Living in Duisburg & Essen
Two anchor points in the region
The Ruhr metropolis is full of surprises, one of which has been its cultural transformation from a traditional industrial region to a European Capital of Culture and home to 5.3 million people from 140 countries.
That is not to say that there was no life in the region prior to industrialisation; the historic roots of both university cities, Duisburg and Essen, can be traced far back into the High Middle Ages. As a Rhine port, Duisburg is one of the oldest cities in the Lower Rhine region. It was here that scientist and cartographer Gerhard Mercator produced his world-famous atlases in the 16th century. By the time Bonn became a university city in 1818, the university in Duisburg had already been in existence for more than 150 years. As for Essen, it owes its existence to the vision of Bishop Altfrid, who founded a convent for noblewomen here in around 850. The abbesses governed the city for close on 100 years and established the now famous Cathedral Treasury.
The rich history of the Ruhr region can be followed at the new Ruhr Museum, which is historically situated at what was once the Zollverein colliery in Essen and is now a World Cultural Heritage site. Both cities grew in the 19th century. Their coal and steel industry was the domain of dynasties such as Krupp, Haniel or Thyssen, whose economic activity and social responsibility shape the region to the present day. Other companies such as RWE, E.ON Ruhrgas, Hochtief and Evonik are likewise headquartered in the region.
Two Cities: Duisburg & Essen
Iron, steel and the port still characterise Duisburg and the life of its 500,000 inhabitants. Half of all Germany's pig iron is produced here, along with a third of the country's crude steel.
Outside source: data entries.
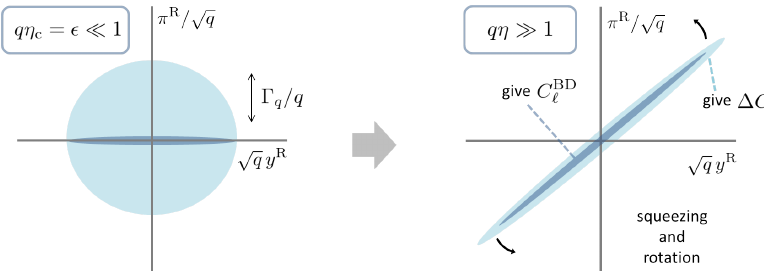
Figure 5. For the super-horizon mode, the Wigner function is squeezed until the mode re-enters the horizon after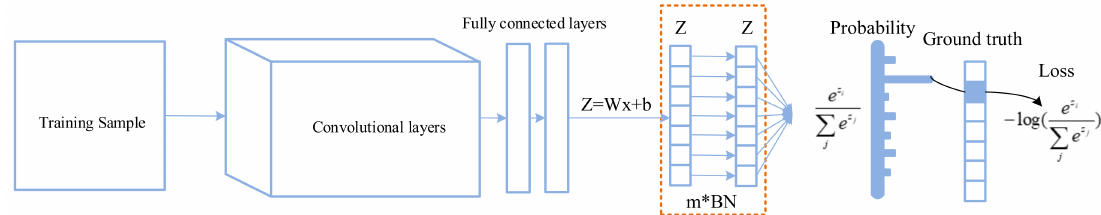
Figure 1. Traditional training process for classification tasks and new scaled Batch Normalization (BN)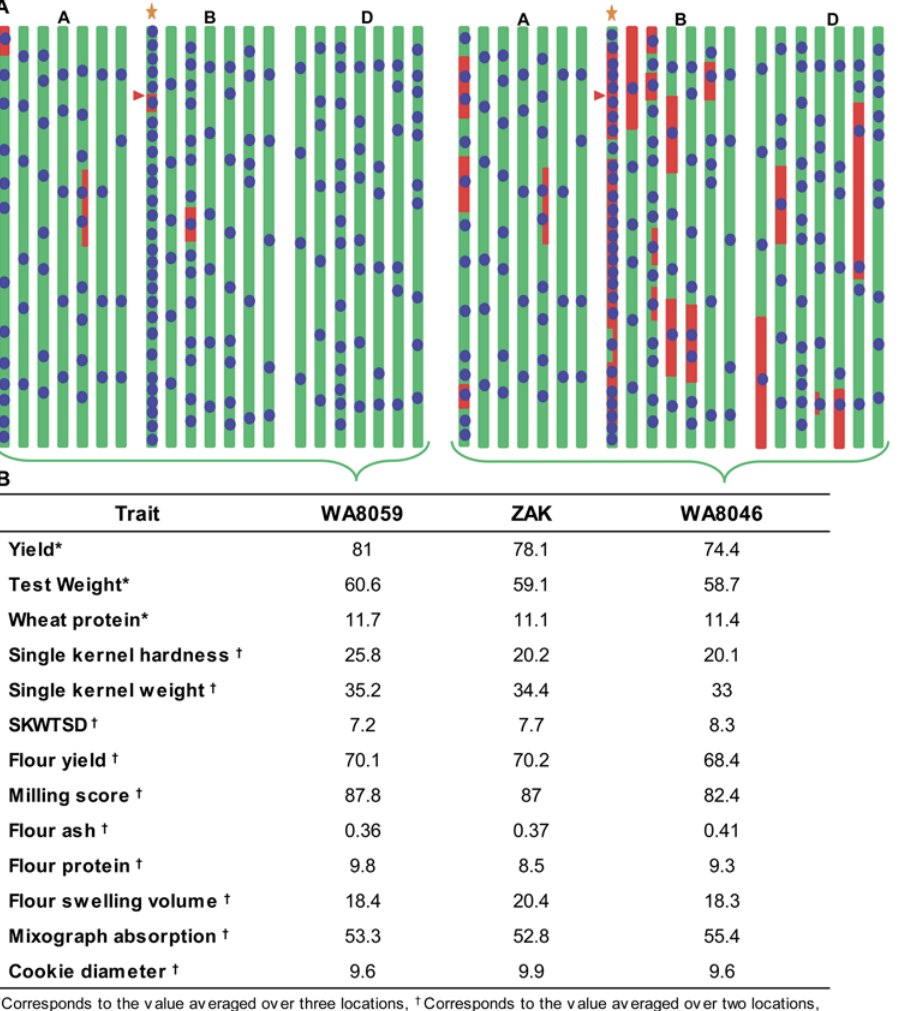
Figure 3. Comparison of cultivar ‘Zak’ derivatives carrying stripe rust resistance gene Yr15 developed with (WA8059) and without (WA8046) MABS. (A) Graphical genotypes, showing parental derivation with green bars representing the homozygous RP alleles, red bars indicate the marker allele homozygous for DP, and heterozygous loci were marked with half green and half red bars. Orange star represents the carrier chromosome, with red arrow corresponding to the approximate position of the target gene ( Yr15 ) on the carrier chromosome and blue dots denotes relative position of the SSR markers used for the comparison. (B) Comparison of various parameters recorded during field evaluation and quality analysis of these three lines done at different locations.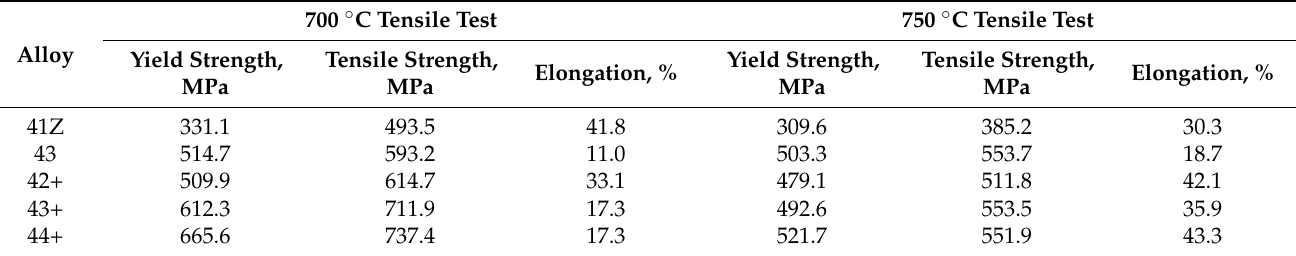
Table 3. Tensile test results of the model alloys in as-cast condition at 700 and 750 °C.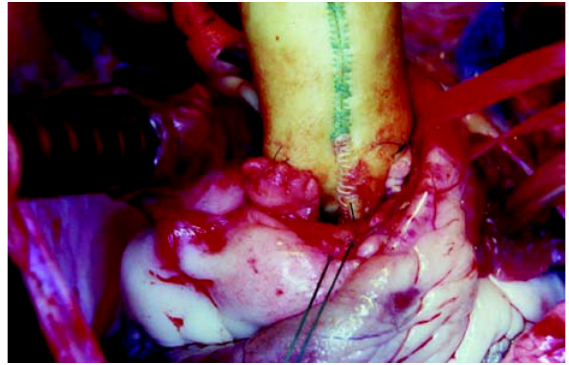
Fig.3 – Aspecto final do implante do tubo stentless.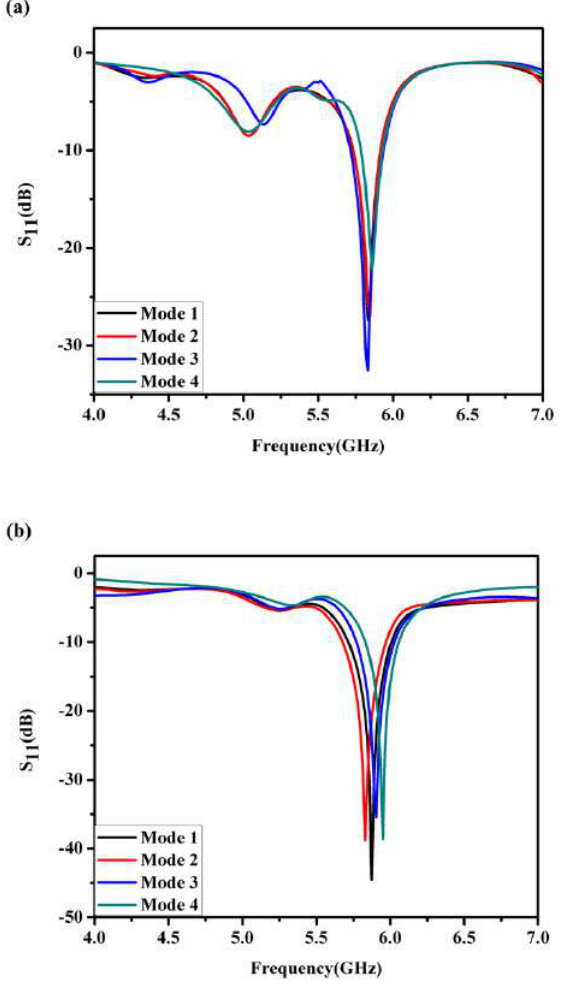
FIGURE 7. (a) Simulated, and (b) Measured S 11 plot for different modes of the proposed PRPA.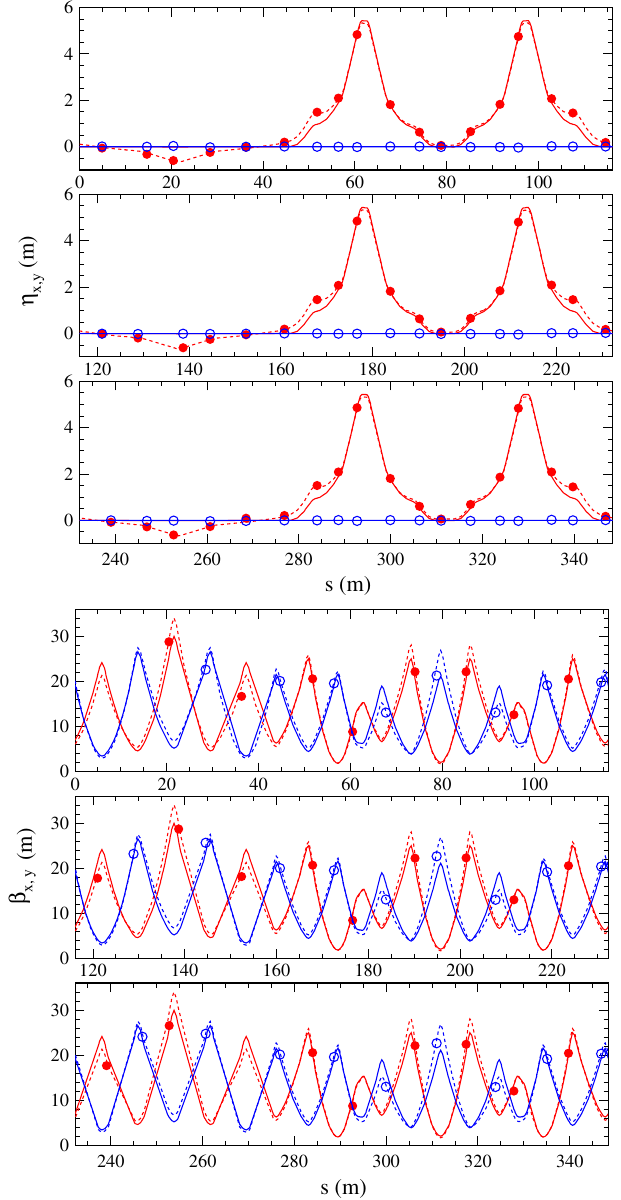
FIG. 6. (Color) Dispersion (upper) and betatron amplitude (lower) functions observed in each first measurement in the beam storage mode, where closed red circles are the horizontal ones, open blue circles the vertical ones, dashed curves show the reconstructed optical functions in our calculation model, and solid curves the design.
As the largest inland port in Europe, Duisburg is not only a logistics hub but also a hub of cultural activity, with restaurants, museums and cultural venues located on the city's inner harbour. A lively pub culture also thrives in the university district of Neudorf and the area known as the Dellviertel.
In Essen, the district of Rüttenscheid enjoys similar status and attracts large numbers of students and academics. The Ruhr city is home to some 580,000 people in all and is probably best known as an exhibition and healthcare centre, thanks in no small part to the University Hospital and its reputation for specialisation in cardiology, oncology and transplantation. From the Zeche Carl cultural centre in one of Essen's former coal mines to the Hüttenwerk, a disused smelting works set in the Landschaftspark Duisburg-Nord, both cities have retained their past industrial charm and transported it to the present day.
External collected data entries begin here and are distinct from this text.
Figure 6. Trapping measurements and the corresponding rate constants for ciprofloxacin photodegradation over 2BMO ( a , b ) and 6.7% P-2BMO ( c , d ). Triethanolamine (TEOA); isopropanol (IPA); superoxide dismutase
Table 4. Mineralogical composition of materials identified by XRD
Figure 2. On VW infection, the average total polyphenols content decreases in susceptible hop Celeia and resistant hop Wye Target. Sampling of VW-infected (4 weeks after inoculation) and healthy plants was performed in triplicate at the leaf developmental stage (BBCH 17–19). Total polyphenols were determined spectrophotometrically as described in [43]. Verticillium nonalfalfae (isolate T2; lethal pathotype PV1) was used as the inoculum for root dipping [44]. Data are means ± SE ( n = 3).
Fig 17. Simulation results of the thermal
Amongst Duisburg's other attractions are its legendary zoo with pandas and dolphin shows, and for art lovers the city's Wilhelm Lehmbruck Museum. In Essen, the refurbished Folkwang Museum shows exhibitions of important romanticists, impressionists and expressionists. Both cities have an excellent, critically acclaimed theatre and music scene of European standard. And for anyone wishing to try their luck, the new Mercatorhalle in Duisburg city centre now houses an elegant casino.
The centres of both cities have become stylish shopping areas with plenty of culinary highlights. The Limbecker Platz mall in Essen has raised the city's profile as a shopping destination considerably, and the same is true of the Forum on Duisburg's Königstraße, where the famous Lifesaver Fountain is located. Nearby recreational areas such as the Sechs-Seen-Platte in Duisburg and Essen's Baldeneysee are also very popular with visitors.